▶ ASSIGNED TASK
Continue the passage below about the proposed Indian Privacy Code, starting after its fourth numbered point on surveillance and interception.

▶ SOURCE DOCUMENT
....
Like network neutrality, most of the public discourse and policy debates around privacy appear to have everyone agreeing that they all love the principle – in theory. In reality, there are sections that dispute any role for public institutions and the law in protecting it as a right. Everyone claims they are pro-privacy but they do not explain what they propose with respect to legal measures, or instead suggest that the exceptions should shape the design of any regulatory framework.

The Indian Privacy Code is a modest endeavour to help policy actors – particularly in the executive and legislative arms of the federal system – consider how they can improve our legal framework. Recognising the approach reiterated by the Supreme Court on privacy as a fundamental right, it proposes that a statutory framework be created that:

  1. Legally codifies privacy principles and indicates that they cannot be used to curtail our fundamental right to free expression and right to information.
  2. Places restrictions on how public and private entities collect the data of individuals and provides the latter with a set of enforceable rights regarding their data.
  3. Creates an institutional framework for the regulation of such data protection provisions in the form of a Central Privacy Commission at the Union level, and an enabling framework for the establishment of similar privacy commissions across states.
  4. Consolidates and reforms the law governing surveillance and communications interception in the country, making it clearly overseen by judges rather than the opaque, unaccountable legacy system we have today of only bureaucratic control of ruling government-appointed civil servants.
....
▶ MATERIAL SHOWN
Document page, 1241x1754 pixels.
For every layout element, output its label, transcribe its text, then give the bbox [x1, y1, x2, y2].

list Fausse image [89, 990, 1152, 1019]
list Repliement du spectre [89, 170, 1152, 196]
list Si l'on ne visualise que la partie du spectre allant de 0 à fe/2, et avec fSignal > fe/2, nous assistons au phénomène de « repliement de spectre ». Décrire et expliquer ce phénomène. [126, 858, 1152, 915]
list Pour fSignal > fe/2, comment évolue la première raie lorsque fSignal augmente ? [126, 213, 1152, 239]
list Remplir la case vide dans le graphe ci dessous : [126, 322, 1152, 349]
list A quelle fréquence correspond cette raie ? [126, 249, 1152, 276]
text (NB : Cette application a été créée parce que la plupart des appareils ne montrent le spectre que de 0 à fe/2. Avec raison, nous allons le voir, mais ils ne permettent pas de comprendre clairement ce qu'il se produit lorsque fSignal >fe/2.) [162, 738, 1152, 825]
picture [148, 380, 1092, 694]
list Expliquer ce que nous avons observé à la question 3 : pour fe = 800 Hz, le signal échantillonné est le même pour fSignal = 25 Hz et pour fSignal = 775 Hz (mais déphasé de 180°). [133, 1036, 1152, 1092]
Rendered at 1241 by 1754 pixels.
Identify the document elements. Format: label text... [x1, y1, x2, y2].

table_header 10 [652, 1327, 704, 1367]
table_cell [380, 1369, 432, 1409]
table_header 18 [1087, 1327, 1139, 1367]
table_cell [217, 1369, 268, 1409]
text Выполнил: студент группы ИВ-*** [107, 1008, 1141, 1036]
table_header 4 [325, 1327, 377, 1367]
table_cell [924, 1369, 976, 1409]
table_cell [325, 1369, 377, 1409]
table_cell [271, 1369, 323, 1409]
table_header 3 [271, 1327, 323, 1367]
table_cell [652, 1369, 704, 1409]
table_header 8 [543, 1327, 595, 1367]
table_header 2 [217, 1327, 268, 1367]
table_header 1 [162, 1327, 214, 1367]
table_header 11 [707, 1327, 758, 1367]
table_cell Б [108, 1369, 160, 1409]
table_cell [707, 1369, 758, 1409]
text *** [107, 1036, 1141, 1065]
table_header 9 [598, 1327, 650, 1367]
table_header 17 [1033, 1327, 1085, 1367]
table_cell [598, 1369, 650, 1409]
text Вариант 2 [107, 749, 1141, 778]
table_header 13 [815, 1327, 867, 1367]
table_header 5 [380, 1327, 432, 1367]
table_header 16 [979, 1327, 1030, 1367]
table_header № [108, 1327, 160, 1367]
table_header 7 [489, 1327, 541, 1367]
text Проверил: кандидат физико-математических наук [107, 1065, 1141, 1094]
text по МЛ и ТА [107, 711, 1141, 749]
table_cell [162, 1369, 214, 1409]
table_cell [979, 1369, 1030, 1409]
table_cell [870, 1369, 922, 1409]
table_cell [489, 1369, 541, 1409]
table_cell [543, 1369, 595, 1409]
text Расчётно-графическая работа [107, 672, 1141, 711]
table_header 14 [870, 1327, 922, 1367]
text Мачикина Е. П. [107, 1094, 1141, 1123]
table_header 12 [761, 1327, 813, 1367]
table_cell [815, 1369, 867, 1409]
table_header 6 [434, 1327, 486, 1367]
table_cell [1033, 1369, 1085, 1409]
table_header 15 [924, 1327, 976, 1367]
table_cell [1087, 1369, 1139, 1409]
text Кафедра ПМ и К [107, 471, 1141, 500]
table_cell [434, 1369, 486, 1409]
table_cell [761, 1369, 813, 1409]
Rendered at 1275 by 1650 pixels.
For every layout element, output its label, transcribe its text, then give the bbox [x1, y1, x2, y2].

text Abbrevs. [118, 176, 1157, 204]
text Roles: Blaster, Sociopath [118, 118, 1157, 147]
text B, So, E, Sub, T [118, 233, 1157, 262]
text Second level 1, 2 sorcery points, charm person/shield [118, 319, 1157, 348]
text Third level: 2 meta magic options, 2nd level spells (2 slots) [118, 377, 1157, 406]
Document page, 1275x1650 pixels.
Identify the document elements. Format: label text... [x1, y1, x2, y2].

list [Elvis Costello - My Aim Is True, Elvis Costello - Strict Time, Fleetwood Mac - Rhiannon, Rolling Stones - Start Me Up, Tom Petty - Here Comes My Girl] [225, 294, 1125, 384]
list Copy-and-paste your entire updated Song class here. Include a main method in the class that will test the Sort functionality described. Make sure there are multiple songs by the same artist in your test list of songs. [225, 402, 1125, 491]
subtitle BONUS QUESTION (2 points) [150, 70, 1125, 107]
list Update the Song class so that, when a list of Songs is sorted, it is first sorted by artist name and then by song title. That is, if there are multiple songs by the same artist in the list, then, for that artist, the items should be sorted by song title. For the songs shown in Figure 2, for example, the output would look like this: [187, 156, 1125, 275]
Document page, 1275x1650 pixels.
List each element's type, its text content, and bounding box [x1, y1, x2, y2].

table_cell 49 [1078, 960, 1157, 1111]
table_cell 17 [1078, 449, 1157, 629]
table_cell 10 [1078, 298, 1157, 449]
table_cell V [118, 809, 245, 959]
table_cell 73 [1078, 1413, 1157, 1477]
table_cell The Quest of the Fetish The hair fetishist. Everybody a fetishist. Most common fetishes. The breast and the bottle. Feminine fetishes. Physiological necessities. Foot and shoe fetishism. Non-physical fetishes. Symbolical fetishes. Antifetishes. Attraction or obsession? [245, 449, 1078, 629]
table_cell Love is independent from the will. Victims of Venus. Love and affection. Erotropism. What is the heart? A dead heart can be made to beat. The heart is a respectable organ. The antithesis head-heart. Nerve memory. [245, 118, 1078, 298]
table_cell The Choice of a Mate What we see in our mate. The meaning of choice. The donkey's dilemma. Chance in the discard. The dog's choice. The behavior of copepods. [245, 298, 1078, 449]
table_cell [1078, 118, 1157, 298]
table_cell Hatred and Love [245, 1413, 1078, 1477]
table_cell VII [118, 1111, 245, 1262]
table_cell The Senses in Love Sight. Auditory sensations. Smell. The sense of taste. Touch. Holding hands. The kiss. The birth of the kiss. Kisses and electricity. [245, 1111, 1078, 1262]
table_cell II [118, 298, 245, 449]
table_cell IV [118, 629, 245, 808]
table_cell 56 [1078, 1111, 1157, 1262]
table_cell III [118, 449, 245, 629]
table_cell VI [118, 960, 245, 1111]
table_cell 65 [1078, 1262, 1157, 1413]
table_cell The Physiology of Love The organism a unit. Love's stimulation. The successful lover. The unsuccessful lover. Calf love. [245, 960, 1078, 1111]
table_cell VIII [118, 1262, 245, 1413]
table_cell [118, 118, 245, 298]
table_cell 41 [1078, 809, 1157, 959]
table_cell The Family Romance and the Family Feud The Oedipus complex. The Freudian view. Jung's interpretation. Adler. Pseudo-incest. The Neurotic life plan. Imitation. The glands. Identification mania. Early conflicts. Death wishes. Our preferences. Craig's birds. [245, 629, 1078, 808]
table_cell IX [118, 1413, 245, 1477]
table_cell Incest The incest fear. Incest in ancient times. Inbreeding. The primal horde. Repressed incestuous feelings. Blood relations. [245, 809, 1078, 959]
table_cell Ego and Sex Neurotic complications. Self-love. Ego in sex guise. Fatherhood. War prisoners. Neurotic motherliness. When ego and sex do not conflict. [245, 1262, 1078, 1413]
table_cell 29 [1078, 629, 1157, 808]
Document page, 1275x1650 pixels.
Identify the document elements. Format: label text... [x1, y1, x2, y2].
....
▶ ANSWER SECTION
In its landmark judgement in August, the Supreme Court held that privacy is a fundamental right. (Photo credit: HT)

The way ahead

We have an opportunity to finally advance true privacy legal reform – a task that has otherwise operated in fits and starts across the latter half of the 1990s and moved glacially since 2010.

Whatever the Srikrishna Committee proposes must be considered by the Ministry of Electronics and Information Technology, and the Union council of ministers. The general channel here would be that the government of India, as overseen by the council of ministers led by Prime Minister Narendra Modi, ultimately makes up its mind, indicates its official public policy position and unveils a draft bill that will then be taken to Parliament. That said, legislators have already indicated that the subject of protecting citizens’ privacy and personal data is crucial to them, with numerous parliamentary questions asked across party lines, a standing committee (chaired by BJP MP Anurag Thakur) inquiry initiated on the subject, and several private member bill initiatives to advance legal reform on privacy coming to the Lok Sabha and Rajya Sabha in the absence of a government-sponsored privacy bill.

Ultimately, engagement with the improvement of our republic’s law is not an exclusive privilege of government officers, expert committees, legislators and legislative secretariat officials. All of them are public servants operating under the Constitution to help carry forward its provisions and to serve the interests – and concerns – of all citizens. The making of a privacy law has been a private matter for government officers, corporations, special interest groups and others for too long.

The policy commentariat is abuzz that the monsoon and winter sessions of Parliament this year represent the last effective working periods for any legislative business for the current government, with general elections due in 2019. By engaging online and offline on what form our privacy law can take, the hope is that policymakers across the various branches of government can help advance a task that has been pending for nearly eight years, across two different ruling coalitions.

Raman Jit Singh Chima is a lawyer and a policy director at Access Now, and a volunteer with the drafting committee for the SaveOurPrivacy.in project.